### What the exercise asks
Go through the records and copy each line where the string "nbreport" occurs.

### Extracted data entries
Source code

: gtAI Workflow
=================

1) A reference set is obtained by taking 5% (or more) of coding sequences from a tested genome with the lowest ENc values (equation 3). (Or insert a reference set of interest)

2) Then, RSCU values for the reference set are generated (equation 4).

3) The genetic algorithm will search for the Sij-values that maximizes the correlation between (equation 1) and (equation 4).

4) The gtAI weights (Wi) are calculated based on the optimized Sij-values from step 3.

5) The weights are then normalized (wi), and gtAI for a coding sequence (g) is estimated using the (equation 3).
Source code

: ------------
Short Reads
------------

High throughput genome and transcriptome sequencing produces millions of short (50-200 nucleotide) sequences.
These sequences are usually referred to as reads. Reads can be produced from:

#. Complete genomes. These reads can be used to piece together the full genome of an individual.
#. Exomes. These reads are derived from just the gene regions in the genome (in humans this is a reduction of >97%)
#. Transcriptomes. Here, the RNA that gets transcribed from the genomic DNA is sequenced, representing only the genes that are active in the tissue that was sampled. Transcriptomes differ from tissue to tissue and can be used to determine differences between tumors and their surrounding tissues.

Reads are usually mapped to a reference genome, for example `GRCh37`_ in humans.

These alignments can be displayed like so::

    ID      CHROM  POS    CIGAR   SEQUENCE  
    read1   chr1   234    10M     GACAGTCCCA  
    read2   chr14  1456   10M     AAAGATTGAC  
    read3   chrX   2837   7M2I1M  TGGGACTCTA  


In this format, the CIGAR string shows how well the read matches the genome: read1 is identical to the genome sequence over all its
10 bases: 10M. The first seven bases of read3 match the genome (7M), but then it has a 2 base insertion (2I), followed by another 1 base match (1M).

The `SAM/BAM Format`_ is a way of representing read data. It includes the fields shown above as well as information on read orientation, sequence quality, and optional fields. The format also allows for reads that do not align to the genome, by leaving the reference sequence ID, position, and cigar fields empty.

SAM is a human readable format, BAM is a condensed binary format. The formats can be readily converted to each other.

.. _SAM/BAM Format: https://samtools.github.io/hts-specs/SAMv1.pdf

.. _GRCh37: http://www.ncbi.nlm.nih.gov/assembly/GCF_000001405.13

--

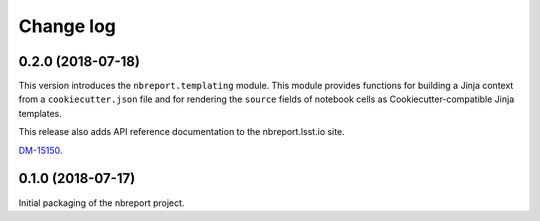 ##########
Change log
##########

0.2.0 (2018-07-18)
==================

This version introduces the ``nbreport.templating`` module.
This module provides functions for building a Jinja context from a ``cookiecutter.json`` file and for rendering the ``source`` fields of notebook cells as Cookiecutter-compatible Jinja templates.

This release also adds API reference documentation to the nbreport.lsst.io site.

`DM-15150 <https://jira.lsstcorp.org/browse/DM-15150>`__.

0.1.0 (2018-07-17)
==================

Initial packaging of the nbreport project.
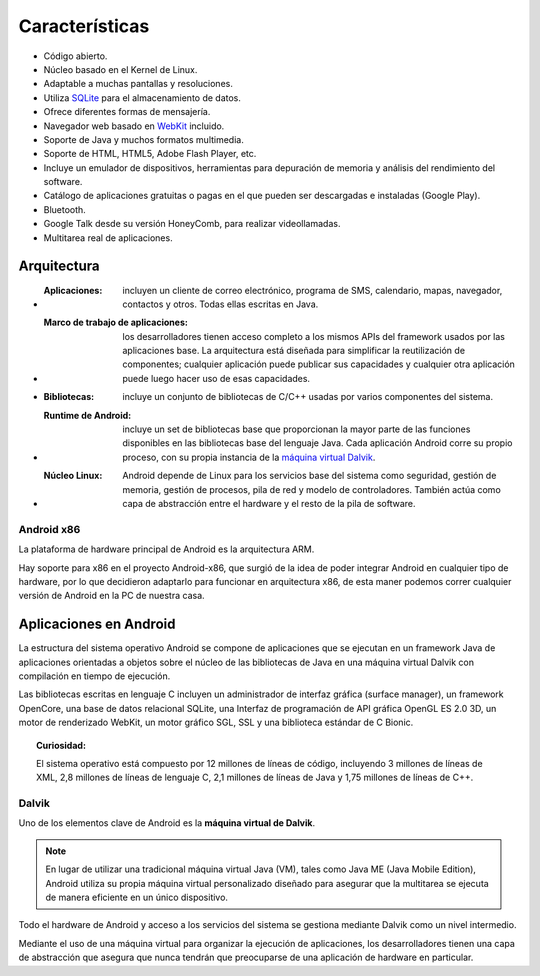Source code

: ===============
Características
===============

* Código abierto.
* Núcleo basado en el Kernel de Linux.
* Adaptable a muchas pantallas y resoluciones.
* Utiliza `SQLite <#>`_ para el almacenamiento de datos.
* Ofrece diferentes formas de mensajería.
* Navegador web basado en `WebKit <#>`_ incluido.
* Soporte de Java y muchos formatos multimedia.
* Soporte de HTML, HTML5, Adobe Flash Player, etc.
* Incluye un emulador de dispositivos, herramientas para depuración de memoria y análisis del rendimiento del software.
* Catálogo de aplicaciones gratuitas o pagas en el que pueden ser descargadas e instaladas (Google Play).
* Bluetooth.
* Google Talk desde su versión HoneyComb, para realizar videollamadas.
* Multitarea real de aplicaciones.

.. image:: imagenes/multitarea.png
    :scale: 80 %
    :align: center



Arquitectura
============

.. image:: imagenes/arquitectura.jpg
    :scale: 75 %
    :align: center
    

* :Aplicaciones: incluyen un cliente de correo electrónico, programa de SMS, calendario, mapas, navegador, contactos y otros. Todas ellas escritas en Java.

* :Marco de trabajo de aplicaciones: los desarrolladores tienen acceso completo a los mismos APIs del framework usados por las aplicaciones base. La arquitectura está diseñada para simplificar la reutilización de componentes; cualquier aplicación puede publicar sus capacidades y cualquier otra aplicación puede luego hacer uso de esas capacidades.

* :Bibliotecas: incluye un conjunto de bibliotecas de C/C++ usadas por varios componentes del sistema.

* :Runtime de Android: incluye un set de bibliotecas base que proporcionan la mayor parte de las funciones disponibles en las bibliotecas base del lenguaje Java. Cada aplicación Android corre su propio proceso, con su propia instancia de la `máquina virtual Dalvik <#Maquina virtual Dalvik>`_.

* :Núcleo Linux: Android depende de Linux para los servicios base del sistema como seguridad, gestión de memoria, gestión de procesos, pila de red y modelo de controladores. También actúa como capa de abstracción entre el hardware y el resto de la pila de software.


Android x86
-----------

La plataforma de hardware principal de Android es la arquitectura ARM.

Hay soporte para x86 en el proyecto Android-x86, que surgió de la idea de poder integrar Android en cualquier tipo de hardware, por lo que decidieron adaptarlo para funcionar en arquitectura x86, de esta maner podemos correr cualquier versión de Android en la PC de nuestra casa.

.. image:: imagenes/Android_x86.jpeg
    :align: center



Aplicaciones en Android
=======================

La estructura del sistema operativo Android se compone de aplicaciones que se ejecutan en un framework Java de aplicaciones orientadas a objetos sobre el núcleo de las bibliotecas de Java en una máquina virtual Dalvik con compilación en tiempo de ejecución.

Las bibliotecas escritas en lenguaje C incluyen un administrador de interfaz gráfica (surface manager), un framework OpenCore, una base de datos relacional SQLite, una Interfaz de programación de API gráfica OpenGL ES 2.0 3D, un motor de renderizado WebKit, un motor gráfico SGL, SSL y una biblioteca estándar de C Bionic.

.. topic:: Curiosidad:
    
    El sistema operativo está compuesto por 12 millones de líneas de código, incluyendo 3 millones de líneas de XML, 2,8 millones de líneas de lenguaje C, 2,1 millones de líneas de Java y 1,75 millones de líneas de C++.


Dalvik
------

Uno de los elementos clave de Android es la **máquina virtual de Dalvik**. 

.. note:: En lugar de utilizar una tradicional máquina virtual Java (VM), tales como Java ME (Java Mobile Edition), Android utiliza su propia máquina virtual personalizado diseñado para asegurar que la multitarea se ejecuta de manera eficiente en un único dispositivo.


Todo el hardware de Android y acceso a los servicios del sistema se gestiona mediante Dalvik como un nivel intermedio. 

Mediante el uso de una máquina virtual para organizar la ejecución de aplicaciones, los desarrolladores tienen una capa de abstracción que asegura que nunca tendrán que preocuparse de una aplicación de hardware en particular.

### Reply to the task
This version introduces the ``nbreport.templating`` module.
This release also adds API reference documentation to the nbreport.lsst.io site.
Initial packaging of the nbreport project.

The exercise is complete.